Ammonia (NH3) offers benefits over molecular hydrogen as an energy vector because it can be liquefied, transported, and stored more easily using the existing infrastructure. NH3 can react with CO2 to produce syngas (H2 +CO) as a feedstock for circular chemical production. In the conventional process design, this involves: 1) cracking of NH3 to N2 and H2, 2) subsequent product gas separation, and 3) CO production through the reverse water gas shift (RWGS) reaction. Herein, a novel approach referred to as “NH3-RWGS” is presented, which integrates these three steps into a two-reactor process utilizing the chemical-looping principle. In the first reactor, NH3 is cracked over a catalytically active bed material, and H2 reacts further with the metal oxide bed material, producing H2O and N2 as gaseous products and reduced metal oxide/metal.
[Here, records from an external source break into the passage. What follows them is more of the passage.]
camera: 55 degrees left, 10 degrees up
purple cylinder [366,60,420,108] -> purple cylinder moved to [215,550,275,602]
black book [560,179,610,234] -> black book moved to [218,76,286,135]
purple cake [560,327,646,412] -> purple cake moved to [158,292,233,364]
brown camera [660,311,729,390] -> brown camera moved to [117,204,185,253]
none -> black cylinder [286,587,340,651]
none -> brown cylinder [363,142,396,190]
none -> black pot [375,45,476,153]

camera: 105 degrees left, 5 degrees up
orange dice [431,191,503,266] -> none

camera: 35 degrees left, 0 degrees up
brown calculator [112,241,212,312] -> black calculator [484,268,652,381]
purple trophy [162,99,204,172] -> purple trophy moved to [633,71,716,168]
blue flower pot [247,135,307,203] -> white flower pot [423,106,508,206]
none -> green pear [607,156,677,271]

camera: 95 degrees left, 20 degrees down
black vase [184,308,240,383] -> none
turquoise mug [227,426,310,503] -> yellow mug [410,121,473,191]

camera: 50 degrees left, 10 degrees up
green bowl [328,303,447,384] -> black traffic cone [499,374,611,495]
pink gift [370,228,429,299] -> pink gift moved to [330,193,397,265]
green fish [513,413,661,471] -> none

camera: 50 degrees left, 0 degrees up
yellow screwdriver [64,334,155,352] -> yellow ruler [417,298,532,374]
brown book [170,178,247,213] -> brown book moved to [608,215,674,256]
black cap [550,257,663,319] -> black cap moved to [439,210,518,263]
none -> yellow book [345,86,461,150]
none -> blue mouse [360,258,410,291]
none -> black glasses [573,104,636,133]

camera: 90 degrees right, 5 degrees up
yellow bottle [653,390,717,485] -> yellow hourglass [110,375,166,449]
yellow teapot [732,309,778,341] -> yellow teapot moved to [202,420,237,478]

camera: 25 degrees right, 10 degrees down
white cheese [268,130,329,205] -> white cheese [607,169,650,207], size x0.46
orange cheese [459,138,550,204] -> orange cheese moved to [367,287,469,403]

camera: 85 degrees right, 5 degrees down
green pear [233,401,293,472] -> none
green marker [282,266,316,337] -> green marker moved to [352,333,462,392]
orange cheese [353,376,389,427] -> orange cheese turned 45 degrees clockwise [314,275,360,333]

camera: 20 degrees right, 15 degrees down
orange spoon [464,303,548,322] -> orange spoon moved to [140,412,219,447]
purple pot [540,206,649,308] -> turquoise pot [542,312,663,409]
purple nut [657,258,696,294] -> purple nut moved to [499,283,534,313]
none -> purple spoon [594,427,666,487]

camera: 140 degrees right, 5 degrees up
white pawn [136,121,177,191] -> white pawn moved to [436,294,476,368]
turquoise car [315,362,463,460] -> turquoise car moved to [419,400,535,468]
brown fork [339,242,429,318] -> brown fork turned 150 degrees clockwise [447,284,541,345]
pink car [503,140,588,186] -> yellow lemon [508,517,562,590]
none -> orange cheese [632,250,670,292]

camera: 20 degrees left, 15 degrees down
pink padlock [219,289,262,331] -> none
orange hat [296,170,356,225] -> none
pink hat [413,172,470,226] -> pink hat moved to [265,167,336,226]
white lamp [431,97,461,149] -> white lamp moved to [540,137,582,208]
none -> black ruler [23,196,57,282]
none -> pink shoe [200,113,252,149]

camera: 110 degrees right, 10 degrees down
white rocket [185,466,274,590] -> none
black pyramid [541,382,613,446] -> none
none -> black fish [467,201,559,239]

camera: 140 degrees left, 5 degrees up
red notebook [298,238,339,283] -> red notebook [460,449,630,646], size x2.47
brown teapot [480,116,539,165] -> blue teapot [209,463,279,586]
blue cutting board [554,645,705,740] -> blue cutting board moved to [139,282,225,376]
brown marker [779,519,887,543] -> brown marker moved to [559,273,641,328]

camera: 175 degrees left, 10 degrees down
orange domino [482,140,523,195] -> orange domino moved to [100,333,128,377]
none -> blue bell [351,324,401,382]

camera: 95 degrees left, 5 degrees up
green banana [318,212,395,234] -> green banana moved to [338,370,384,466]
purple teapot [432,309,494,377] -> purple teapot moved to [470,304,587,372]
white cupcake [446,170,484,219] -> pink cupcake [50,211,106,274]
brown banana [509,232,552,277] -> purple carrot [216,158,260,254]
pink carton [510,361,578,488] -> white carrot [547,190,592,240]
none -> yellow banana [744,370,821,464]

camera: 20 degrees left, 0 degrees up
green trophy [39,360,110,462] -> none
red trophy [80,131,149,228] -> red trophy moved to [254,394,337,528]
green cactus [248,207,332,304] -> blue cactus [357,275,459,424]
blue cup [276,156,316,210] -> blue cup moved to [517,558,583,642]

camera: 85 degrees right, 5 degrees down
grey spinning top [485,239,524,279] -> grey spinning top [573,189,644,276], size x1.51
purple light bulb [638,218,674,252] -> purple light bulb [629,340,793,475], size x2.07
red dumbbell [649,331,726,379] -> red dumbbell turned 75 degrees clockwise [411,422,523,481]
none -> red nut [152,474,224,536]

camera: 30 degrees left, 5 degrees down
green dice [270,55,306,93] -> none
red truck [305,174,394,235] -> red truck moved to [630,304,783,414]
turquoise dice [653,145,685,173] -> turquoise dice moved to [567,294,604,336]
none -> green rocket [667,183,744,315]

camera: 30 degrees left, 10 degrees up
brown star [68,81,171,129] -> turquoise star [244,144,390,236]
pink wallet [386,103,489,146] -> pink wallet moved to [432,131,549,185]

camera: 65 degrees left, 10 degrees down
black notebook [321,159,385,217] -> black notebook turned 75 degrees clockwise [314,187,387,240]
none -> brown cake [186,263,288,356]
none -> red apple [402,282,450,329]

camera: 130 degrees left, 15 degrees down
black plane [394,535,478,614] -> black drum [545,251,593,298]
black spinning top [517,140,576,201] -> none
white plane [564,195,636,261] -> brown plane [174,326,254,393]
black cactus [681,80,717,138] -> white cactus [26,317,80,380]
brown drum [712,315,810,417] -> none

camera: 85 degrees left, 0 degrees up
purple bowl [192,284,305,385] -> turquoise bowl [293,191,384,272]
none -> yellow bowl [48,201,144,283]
This reduced metal oxide is then moved to the second reactor, where it reacts with CO2 or a mixture of CO2 and H2O, forming CO and H2 as the desired product gas and the re-oxidized metal oxide, which is returned to the first reactor. This process can be favorably implemented in two gas–solid countercurrent flow moving beds. Herein, the underlying design principles are developed, and the maximum achievable gas conversion with an iron-based bed material is established. The feasibility of the underlying chemistry was demonstrated using a supported Fe/MgAl2O4 bed material that exhibited fast kinetics and cyclic stability for the relevant reactions.